→ **WHAT IS NEEDED**:
Without the pictures, reproduce the records that follow exactly.
☆ ☆ ☆ ☆
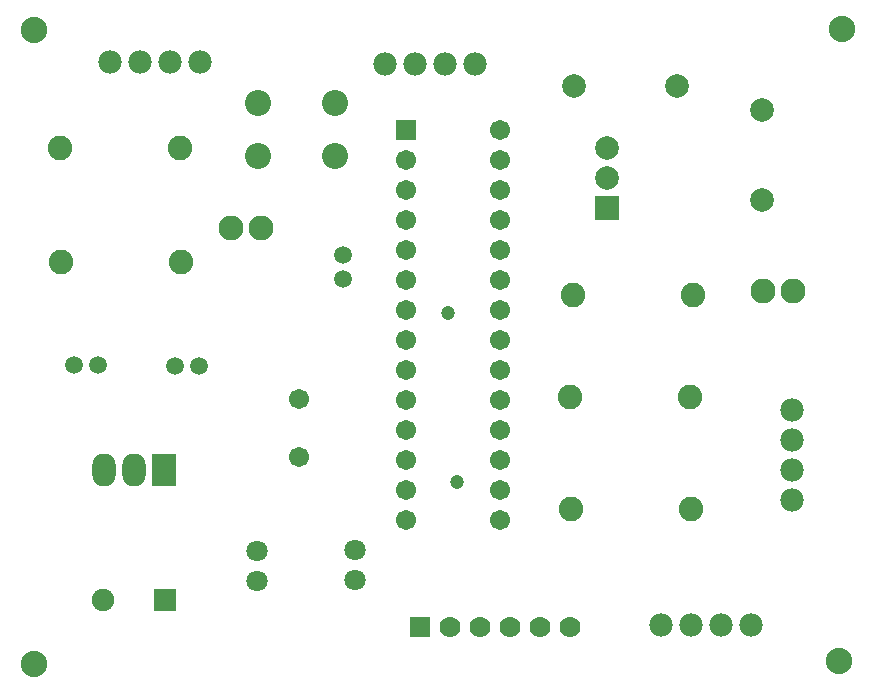
<source format=gbr>
G04*
G04 #@! TF.GenerationSoftware,Altium Limited,Altium Designer,22.4.2 (48)*
G04*
G04 Layer_Color=16711935*
%FSLAX44Y44*%
%MOMM*%
G71*
G04*
G04 #@! TF.SameCoordinates,56AA56CD-0744-4D03-8E98-C57D4A394C97*
G04*
G04*
G04 #@! TF.FilePolarity,Negative*
G04*
G01*
G75*
%ADD18C,2.0032*%
%ADD19C,1.7032*%
%ADD20R,1.7032X1.7032*%
%ADD21C,2.2352*%
%ADD22C,2.1032*%
%ADD23C,1.5032*%
%ADD24C,1.8032*%
%ADD25C,1.9812*%
%ADD26C,1.7780*%
%ADD27R,1.7780X1.7780*%
%ADD28R,1.9032X1.9032*%
%ADD29C,1.9032*%
%ADD30R,2.0032X2.0032*%
%ADD31C,2.0828*%
%ADD32C,2.2032*%
%ADD33O,2.0032X2.8032*%
%ADD34R,2.0032X2.8032*%
%ADD35C,1.2032*%
D18*
X1018152Y-1619164D02*
D03*
Y-1695364D02*
D03*
X946004Y-1598969D02*
D03*
X859003D02*
D03*
X886948Y-1676535D02*
D03*
Y-1651136D02*
D03*
D19*
X796256Y-1966643D02*
D03*
Y-1941243D02*
D03*
Y-1915843D02*
D03*
Y-1890443D02*
D03*
Y-1865043D02*
D03*
Y-1839643D02*
D03*
Y-1814243D02*
D03*
Y-1788843D02*
D03*
Y-1763443D02*
D03*
Y-1738043D02*
D03*
Y-1712643D02*
D03*
Y-1687243D02*
D03*
Y-1661843D02*
D03*
Y-1636443D02*
D03*
X716257Y-1966643D02*
D03*
Y-1941243D02*
D03*
Y-1915843D02*
D03*
Y-1890443D02*
D03*
Y-1865043D02*
D03*
Y-1839643D02*
D03*
Y-1814243D02*
D03*
Y-1788843D02*
D03*
Y-1763443D02*
D03*
Y-1738043D02*
D03*
Y-1712643D02*
D03*
Y-1687243D02*
D03*
Y-1661843D02*
D03*
X626073Y-1864162D02*
D03*
Y-1912962D02*
D03*
D20*
X716257Y-1636443D02*
D03*
D21*
X401732Y-2088531D02*
D03*
X1083170Y-2085480D02*
D03*
X401732Y-1551677D02*
D03*
X1085610Y-1551067D02*
D03*
D22*
X1044479Y-1772913D02*
D03*
X1019079D02*
D03*
X568060Y-1719101D02*
D03*
X593460D02*
D03*
D23*
X663023Y-1742203D02*
D03*
Y-1762203D02*
D03*
X541452Y-1835909D02*
D03*
X521452D02*
D03*
X435890Y-1834969D02*
D03*
X455890D02*
D03*
D24*
X673085Y-1991511D02*
D03*
Y-2016911D02*
D03*
X590344Y-1992452D02*
D03*
Y-2017852D02*
D03*
D25*
X698445Y-1580164D02*
D03*
X723845D02*
D03*
X749245D02*
D03*
X774645D02*
D03*
X542393Y-1578284D02*
D03*
X516993D02*
D03*
X491593D02*
D03*
X466193D02*
D03*
X1043539Y-1949691D02*
D03*
Y-1924291D02*
D03*
Y-1898891D02*
D03*
Y-1873491D02*
D03*
X932563Y-2054984D02*
D03*
X957963D02*
D03*
X983363D02*
D03*
X1008764D02*
D03*
D26*
X855518Y-2056864D02*
D03*
X830118D02*
D03*
X804718D02*
D03*
X779318D02*
D03*
X753918D02*
D03*
D27*
X728518D02*
D03*
D28*
X512559Y-2034299D02*
D03*
D29*
X459727D02*
D03*
D30*
X886948Y-1701935D02*
D03*
D31*
X855464Y-1862235D02*
D03*
X957064D02*
D03*
X423895Y-1651622D02*
D03*
X525495D02*
D03*
X424835Y-1747527D02*
D03*
X526435D02*
D03*
X958004Y-1957199D02*
D03*
X856404D02*
D03*
X959279Y-1776194D02*
D03*
X857679D02*
D03*
D32*
X591693Y-1613139D02*
D03*
X656692D02*
D03*
Y-1658138D02*
D03*
X591693D02*
D03*
D33*
X485965Y-1924291D02*
D03*
X460564Y-1924191D02*
D03*
D34*
X511365Y-1924291D02*
D03*
D35*
X759968Y-1934154D02*
D03*
X752348Y-1790763D02*
D03*
M02*

</source>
☆ ☆ ☆ ☆
→ **EXERCISE OUTPUT**:
<source format=gbr>
G04*
G04 #@! TF.GenerationSoftware,Altium Limited,Altium Designer,22.4.2 (48)*
G04*
G04 Layer_Color=16711935*
%FSLAX44Y44*%
%MOMM*%
G71*
G04*
G04 #@! TF.SameCoordinates,56AA56CD-0744-4D03-8E98-C57D4A394C97*
G04*
G04*
G04 #@! TF.FilePolarity,Negative*
G04*
G01*
G75*
%ADD18C,2.0032*%
%ADD19C,1.7032*%
%ADD20R,1.7032X1.7032*%
%ADD21C,2.2352*%
%ADD22C,2.1032*%
%ADD23C,1.5032*%
%ADD24C,1.8032*%
%ADD25C,1.9812*%
%ADD26C,1.7780*%
%ADD27R,1.7780X1.7780*%
%ADD28R,1.9032X1.9032*%
%ADD29C,1.9032*%
%ADD30R,2.0032X2.0032*%
%ADD31C,2.0828*%
%ADD32C,2.2032*%
%ADD33O,2.0032X2.8032*%
%ADD34R,2.0032X2.8032*%
%ADD35C,1.2032*%
D18*
X1018152Y-1619164D02*
D03*
Y-1695364D02*
D03*
X946004Y-1598969D02*
D03*
X859003D02*
D03*
X886948Y-1676535D02*
D03*
Y-1651136D02*
D03*
D19*
X796256Y-1966643D02*
D03*
Y-1941243D02*
D03*
Y-1915843D02*
D03*
Y-1890443D02*
D03*
Y-1865043D02*
D03*
Y-1839643D02*
D03*
Y-1814243D02*
D03*
Y-1788843D02*
D03*
Y-1763443D02*
D03*
Y-1738043D02*
D03*
Y-1712643D02*
D03*
Y-1687243D02*
D03*
Y-1661843D02*
D03*
Y-1636443D02*
D03*
X716257Y-1966643D02*
D03*
Y-1941243D02*
D03*
Y-1915843D02*
D03*
Y-1890443D02*
D03*
Y-1865043D02*
D03*
Y-1839643D02*
D03*
Y-1814243D02*
D03*
Y-1788843D02*
D03*
Y-1763443D02*
D03*
Y-1738043D02*
D03*
Y-1712643D02*
D03*
Y-1687243D02*
D03*
Y-1661843D02*
D03*
X626073Y-1864162D02*
D03*
Y-1912962D02*
D03*
D20*
X716257Y-1636443D02*
D03*
D21*
X401732Y-2088531D02*
D03*
X1083170Y-2085480D02*
D03*
X401732Y-1551677D02*
D03*
X1085610Y-1551067D02*
D03*
D22*
X1044479Y-1772913D02*
D03*
X1019079D02*
D03*
X568060Y-1719101D02*
D03*
X593460D02*
D03*
D23*
X663023Y-1742203D02*
D03*
Y-1762203D02*
D03*
X541452Y-1835909D02*
D03*
X521452D02*
D03*
X435890Y-1834969D02*
D03*
X455890D02*
D03*
D24*
X673085Y-1991511D02*
D03*
Y-2016911D02*
D03*
X590344Y-1992452D02*
D03*
Y-2017852D02*
D03*
D25*
X698445Y-1580164D02*
D03*
X723845D02*
D03*
X749245D02*
D03*
X774645D02*
D03*
X542393Y-1578284D02*
D03*
X516993D02*
D03*
X491593D02*
D03*
X466193D02*
D03*
X1043539Y-1949691D02*
D03*
Y-1924291D02*
D03*
Y-1898891D02*
D03*
Y-1873491D02*
D03*
X932563Y-2054984D02*
D03*
X957963D02*
D03*
X983363D02*
D03*
X1008764D02*
D03*
D26*
X855518Y-2056864D02*
D03*
X830118D02*
D03*
X804718D02*
D03*
X779318D02*
D03*
X753918D02*
D03*
D27*
X728518D02*
D03*
D28*
X512559Y-2034299D02*
D03*
D29*
X459727D02*
D03*
D30*
X886948Y-1701935D02*
D03*
D31*
X855464Y-1862235D02*
D03*
X957064D02*
D03*
X423895Y-1651622D02*
D03*
X525495D02*
D03*
X424835Y-1747527D02*
D03*
X526435D02*
D03*
X958004Y-1957199D02*
D03*
X856404D02*
D03*
X959279Y-1776194D02*
D03*
X857679D02*
D03*
D32*
X591693Y-1613139D02*
D03*
X656692D02*
D03*
Y-1658138D02*
D03*
X591693D02*
D03*
D33*
X485965Y-1924291D02*
D03*
X460564Y-1924191D02*
D03*
D34*
X511365Y-1924291D02*
D03*
D35*
X759968Y-1934154D02*
D03*
X752348Y-1790763D02*
D03*
M02*

</source>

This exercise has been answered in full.